▶ Task description:
Convert the rows below, starting at the very beginning and ending at the line that contains "h=10 m=56 s=40", into a JSON list of strings with one string per line, omitting any blank lines.

* Begin Information shown *

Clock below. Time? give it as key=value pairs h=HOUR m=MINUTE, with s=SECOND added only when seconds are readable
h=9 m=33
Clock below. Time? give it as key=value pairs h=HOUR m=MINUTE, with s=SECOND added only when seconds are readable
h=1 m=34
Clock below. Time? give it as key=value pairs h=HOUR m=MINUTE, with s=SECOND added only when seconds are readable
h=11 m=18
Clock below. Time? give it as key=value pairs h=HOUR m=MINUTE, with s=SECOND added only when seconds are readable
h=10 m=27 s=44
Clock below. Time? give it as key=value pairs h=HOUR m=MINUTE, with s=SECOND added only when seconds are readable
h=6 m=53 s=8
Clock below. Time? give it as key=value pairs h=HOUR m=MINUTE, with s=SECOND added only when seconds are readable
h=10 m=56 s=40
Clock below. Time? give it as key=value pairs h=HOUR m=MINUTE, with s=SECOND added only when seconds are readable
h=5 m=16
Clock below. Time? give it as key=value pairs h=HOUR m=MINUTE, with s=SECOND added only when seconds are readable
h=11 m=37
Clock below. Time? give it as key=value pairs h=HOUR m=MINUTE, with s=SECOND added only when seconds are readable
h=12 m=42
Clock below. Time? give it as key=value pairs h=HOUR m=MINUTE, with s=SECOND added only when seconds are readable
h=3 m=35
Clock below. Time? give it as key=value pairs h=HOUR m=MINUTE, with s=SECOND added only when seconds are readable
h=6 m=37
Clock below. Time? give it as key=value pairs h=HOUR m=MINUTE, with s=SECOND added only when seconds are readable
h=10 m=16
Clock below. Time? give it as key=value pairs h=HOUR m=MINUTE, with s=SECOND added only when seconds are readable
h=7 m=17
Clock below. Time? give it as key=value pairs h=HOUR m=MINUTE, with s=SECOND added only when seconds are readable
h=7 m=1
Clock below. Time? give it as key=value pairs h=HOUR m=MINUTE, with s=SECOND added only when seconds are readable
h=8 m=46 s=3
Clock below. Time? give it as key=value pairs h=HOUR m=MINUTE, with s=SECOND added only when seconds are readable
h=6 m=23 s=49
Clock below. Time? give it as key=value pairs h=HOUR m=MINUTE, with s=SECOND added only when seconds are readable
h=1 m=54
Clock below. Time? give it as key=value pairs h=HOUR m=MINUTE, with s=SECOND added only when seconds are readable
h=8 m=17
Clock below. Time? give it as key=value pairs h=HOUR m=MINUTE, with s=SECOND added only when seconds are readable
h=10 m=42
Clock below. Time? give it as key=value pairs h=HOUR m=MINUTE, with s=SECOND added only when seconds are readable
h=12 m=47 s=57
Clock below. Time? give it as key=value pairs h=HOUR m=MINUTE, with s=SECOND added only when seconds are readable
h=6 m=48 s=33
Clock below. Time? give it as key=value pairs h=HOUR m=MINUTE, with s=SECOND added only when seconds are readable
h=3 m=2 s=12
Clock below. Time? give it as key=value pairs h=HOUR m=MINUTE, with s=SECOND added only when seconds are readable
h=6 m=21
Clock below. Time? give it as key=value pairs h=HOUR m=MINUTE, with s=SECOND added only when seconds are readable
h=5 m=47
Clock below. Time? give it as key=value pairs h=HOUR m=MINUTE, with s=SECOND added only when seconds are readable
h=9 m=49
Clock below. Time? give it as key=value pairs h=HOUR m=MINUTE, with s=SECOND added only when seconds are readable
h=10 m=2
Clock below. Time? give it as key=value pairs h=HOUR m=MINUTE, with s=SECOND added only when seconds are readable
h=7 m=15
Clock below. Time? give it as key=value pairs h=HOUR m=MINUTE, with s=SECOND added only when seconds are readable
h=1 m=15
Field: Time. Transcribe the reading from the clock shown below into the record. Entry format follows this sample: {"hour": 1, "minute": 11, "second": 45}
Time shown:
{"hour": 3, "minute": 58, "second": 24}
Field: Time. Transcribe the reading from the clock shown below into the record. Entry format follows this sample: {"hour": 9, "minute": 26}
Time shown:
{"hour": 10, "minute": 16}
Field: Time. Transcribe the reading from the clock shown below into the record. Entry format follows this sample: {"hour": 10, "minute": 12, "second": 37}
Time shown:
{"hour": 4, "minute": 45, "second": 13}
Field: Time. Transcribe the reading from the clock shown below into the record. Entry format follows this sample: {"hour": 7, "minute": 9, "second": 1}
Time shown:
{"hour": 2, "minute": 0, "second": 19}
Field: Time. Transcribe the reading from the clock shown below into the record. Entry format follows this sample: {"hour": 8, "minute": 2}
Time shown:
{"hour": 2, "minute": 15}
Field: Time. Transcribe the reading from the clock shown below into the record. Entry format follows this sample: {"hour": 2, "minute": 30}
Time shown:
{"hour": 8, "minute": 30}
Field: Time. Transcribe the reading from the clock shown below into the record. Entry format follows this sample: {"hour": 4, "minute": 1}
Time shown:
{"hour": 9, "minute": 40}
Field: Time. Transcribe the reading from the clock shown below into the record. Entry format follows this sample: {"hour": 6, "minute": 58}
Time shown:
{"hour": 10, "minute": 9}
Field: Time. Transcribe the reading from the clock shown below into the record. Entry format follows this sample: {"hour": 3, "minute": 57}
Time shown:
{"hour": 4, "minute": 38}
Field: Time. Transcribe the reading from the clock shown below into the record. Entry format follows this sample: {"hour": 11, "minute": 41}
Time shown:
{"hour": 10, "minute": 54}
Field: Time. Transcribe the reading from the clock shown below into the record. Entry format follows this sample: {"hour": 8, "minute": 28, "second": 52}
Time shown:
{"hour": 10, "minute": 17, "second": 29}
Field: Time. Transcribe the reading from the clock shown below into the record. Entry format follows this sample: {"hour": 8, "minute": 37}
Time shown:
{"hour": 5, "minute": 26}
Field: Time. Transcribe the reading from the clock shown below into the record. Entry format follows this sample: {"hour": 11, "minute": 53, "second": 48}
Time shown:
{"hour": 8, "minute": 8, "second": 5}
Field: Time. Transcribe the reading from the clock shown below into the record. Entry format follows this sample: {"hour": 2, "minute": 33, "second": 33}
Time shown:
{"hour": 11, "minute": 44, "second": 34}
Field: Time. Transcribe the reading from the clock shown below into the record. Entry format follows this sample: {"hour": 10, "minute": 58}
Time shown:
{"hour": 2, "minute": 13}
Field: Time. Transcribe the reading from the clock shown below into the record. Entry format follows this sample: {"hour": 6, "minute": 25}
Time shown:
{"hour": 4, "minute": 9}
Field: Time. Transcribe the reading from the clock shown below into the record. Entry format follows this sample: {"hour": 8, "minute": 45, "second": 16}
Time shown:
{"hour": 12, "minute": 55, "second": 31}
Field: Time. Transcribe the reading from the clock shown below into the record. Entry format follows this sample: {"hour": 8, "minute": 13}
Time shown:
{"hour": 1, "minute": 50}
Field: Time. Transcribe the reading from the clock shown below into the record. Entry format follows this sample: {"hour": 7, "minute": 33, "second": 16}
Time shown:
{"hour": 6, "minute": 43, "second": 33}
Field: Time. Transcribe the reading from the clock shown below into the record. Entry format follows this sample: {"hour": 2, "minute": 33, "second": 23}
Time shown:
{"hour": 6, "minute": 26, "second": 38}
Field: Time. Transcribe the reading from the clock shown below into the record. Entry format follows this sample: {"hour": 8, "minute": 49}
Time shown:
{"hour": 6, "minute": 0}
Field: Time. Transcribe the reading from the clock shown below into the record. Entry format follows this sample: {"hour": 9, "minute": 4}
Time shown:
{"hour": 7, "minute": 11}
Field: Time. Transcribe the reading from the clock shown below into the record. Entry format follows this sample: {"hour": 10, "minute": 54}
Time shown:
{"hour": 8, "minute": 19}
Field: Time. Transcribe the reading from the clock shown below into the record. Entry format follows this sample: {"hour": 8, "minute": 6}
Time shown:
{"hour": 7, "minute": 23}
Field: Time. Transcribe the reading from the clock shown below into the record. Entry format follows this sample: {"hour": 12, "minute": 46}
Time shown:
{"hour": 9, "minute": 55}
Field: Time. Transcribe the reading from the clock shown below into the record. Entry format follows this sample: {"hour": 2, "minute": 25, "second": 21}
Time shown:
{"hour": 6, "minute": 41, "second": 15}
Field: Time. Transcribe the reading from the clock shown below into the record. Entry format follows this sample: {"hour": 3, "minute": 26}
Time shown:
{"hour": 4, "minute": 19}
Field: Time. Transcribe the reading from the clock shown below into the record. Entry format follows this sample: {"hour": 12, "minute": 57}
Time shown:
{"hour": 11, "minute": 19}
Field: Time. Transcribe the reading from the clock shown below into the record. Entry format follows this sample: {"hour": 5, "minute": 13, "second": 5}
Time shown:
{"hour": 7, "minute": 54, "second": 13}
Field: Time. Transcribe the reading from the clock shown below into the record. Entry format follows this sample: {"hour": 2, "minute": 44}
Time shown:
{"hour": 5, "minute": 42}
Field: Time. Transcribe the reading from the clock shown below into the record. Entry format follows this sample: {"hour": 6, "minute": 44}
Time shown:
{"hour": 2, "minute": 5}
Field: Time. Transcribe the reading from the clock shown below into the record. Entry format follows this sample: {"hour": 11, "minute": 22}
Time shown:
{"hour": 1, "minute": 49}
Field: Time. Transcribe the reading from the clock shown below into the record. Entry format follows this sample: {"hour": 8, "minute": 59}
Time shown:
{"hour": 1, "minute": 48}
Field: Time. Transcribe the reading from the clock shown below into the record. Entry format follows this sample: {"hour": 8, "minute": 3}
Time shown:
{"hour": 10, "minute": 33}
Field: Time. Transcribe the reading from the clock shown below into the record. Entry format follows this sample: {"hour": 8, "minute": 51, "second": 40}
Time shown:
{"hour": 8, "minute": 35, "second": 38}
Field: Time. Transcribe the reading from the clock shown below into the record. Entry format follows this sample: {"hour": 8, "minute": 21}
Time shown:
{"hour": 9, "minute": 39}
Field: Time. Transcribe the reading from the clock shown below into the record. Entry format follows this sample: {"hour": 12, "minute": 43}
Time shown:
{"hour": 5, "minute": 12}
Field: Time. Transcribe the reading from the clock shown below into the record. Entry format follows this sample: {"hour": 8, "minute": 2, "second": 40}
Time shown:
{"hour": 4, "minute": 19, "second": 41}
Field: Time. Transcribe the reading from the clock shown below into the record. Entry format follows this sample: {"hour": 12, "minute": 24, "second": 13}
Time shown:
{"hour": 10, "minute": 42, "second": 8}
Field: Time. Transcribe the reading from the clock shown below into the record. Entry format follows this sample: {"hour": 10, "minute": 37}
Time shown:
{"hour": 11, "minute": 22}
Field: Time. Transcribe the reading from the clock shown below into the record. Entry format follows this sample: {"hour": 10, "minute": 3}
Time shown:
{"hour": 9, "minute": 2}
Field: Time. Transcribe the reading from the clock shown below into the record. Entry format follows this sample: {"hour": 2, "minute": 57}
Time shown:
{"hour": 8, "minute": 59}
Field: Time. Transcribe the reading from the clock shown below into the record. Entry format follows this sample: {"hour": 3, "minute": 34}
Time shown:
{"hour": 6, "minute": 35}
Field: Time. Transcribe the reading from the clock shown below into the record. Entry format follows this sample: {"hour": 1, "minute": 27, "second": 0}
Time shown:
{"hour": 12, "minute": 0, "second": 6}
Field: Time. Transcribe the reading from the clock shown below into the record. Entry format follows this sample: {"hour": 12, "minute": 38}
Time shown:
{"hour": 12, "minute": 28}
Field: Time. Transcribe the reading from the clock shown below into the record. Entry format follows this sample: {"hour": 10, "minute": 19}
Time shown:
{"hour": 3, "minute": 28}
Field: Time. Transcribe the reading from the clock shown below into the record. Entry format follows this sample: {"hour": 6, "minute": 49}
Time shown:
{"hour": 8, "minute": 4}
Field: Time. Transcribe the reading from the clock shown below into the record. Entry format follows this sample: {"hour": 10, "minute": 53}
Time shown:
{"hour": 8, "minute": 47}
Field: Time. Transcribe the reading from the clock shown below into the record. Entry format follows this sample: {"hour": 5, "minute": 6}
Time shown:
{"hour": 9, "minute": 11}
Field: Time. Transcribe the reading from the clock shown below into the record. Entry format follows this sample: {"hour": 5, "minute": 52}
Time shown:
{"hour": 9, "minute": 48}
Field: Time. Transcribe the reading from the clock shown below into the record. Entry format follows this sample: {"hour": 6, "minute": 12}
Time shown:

* End Information shown *

▶ Finished answer:
[
  "Clock below. Time? give it as key=value pairs h=HOUR m=MINUTE, with s=SECOND added only when seconds are readable",
  "h=9 m=33",
  "Clock below. Time? give it as key=value pairs h=HOUR m=MINUTE, with s=SECOND added only when seconds are readable",
  "h=1 m=34",
  "Clock below. Time? give it as key=value pairs h=HOUR m=MINUTE, with s=SECOND added only when seconds are readable",
  "h=11 m=18",
  "Clock below. Time? give it as key=value pairs h=HOUR m=MINUTE, with s=SECOND added only when seconds are readable",
  "h=10 m=27 s=44",
  "Clock below. Time? give it as key=value pairs h=HOUR m=MINUTE, with s=SECOND added only when seconds are readable",
  "h=6 m=53 s=8",
  "Clock below. Time? give it as key=value pairs h=HOUR m=MINUTE, with s=SECOND added only when seconds are readable",
  "h=10 m=56 s=40"
]